KARACHI: A rising demand for interest-free banking has increased the assets of Pakistan’s Islamic banking industry by over 600 percent in the last decade, central bank figures show, with the State Bank stepping up its push to develop the sector and encourage lenders to expand their operations in the world’s second most populous Muslim nation.
Islamic banks follow religious principles such as bans on interest and pure monetary speculation, ruling out the use of interest-based financial instruments such as bonds and treasury bills.
Pakistan was one of the first countries to introduce Islamic banking at a national level in the 1970s. Since December 2010, its assets have grown by 610 percent from Rs 477 billion to Rs 3.36 trillion in March 2020, State Bank data shows, and deposits during the same period increased by 590 percent to Rs 2.7 trillion from Rs 390 billion.
Islamic finance now holds 15.2 percent of all banking assets in Pakistan and 17 percent of all bank deposits, which the government wants to increase to 25 percent by 2023 under the National Financial Inclusion Strategy for Islamic Banking. The overall deposits of Pakistani banks stood at Rs 16.23 trillion in Jun 2020.
“There is very strong demand for interest-free banking, 95 percent of Pakistan’s Muslims want banking without interest,” Ahmed Ali Siddiqui, a senior executive vice president at Meezan Bank, Pakistan’s first shariah-compliant commercial bank, told Arab News. “The customers prefer full-fledged Islamic banking instead of a window offering shariah-compliant financial products.”
Islamic finance has taken great strides around the world in this century, with sharia-compliant financial assets forecast to total $3.8 trillion by 2022, according to a Thomson Reuters report. That’s up from $2.2 trillion in 2016, with around 1,400 Islamic financial institutions now operating across 80 countries.
Pakistan’s government believes it can pull more people into the formal banking sector — especially in rural areas — by expanding the Islamic finance sector, and this could boost economic growth. Over 98 percent non-banked people in Pakistan believe in the religious prohibition of interest while over 93 percent think banks should be prohibited from charging or giving interest, according to a survey conducted by the central bank in 2014.
In 2016, Sharia-compliant banks in Pakistan held 11.4 percent of total banking assets, barely changed from a year ago.
To help improve this, the government introduced a 2 percent tax rebate for sharia-compliant manufacturing firms in July 2016 to encourage them to eliminate interest-bearing debt from their balance sheets. The central bank also exempted Islamic banks from using interest-based benchmarks for some financing products.
In 2017, Pakistan’s central bank issued incentives and guidelines covering how banks that wanted to be fully-fledged sharia compliant could achieve that status, setting a three-year time frame for applicants to complete the process.

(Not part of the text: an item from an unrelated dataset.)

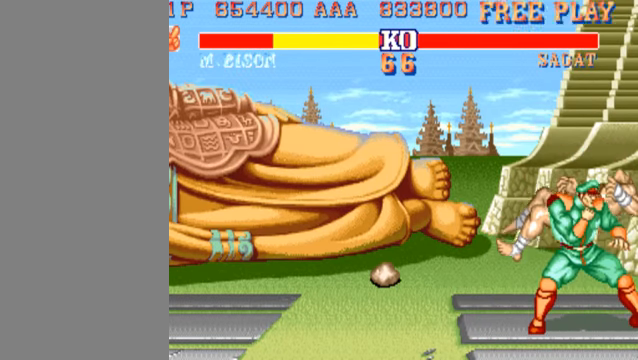
{"buttons": ["MK"], "left_stick": "center", "events": []}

Pakistan currently has five full-fledged Islamic banks while 17 conventional banks have standalone Islamic banking branches (IBBs) with 3,250 branches offering financial products. Conventional banks also operate Islamic Banking Windows (IBWs) but were previously barred from offering limited products. Last week, however, the central bank allowed IBWs to offer all types of financing products to customers including corporates, small and medium sized enterprises, agriculture, housing, and consumers.
“This facility is subject to the condition that respective IBW branch shall be converted into full-fledged Islamic banking branch within a period of three years,” SBP said in a statement.

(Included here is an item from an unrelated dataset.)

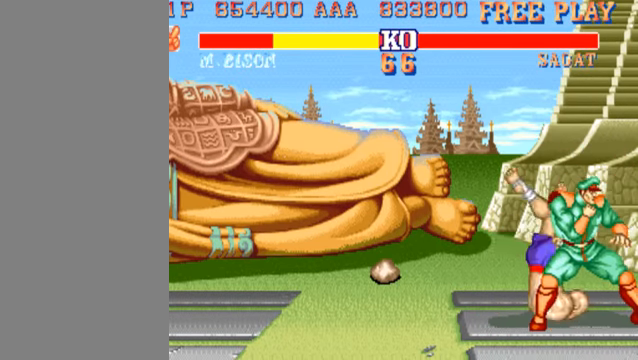
{"buttons": ["MK"], "left_stick": "center", "events": []}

Meezan Bank’s Siddiqui said the three-year limit was “too long.”
“Customer preference and demand trend calls for quicker conversion into the full Islamic branch,” he said, adding that the sale of interest-based products at a counter at a conventional bank confused customers who believed “it should be either completely conventional or Shariah compliant.”
The central bank has also tasked IBWs to increase their assets by 10 percent in the next three years and convert to full-fledged Islamic banking branches.
“More than 60 percent market share of the Islamic banking sector is with full-fledged Islamic banks while remaining share is held by the banking branches and IBWs of conventional banks,” Siddiqui said.
“The banks are willing to convert their branches into full fledged Islamic branches because the rate of return is also higher than conventional banks and the strong ideological demand also exists,” Syed Fawad Basir, a banking analyst at Topline Securities, said, adding that it was hard to say yet if Islamic banking would “overtake conventional banking very soon.”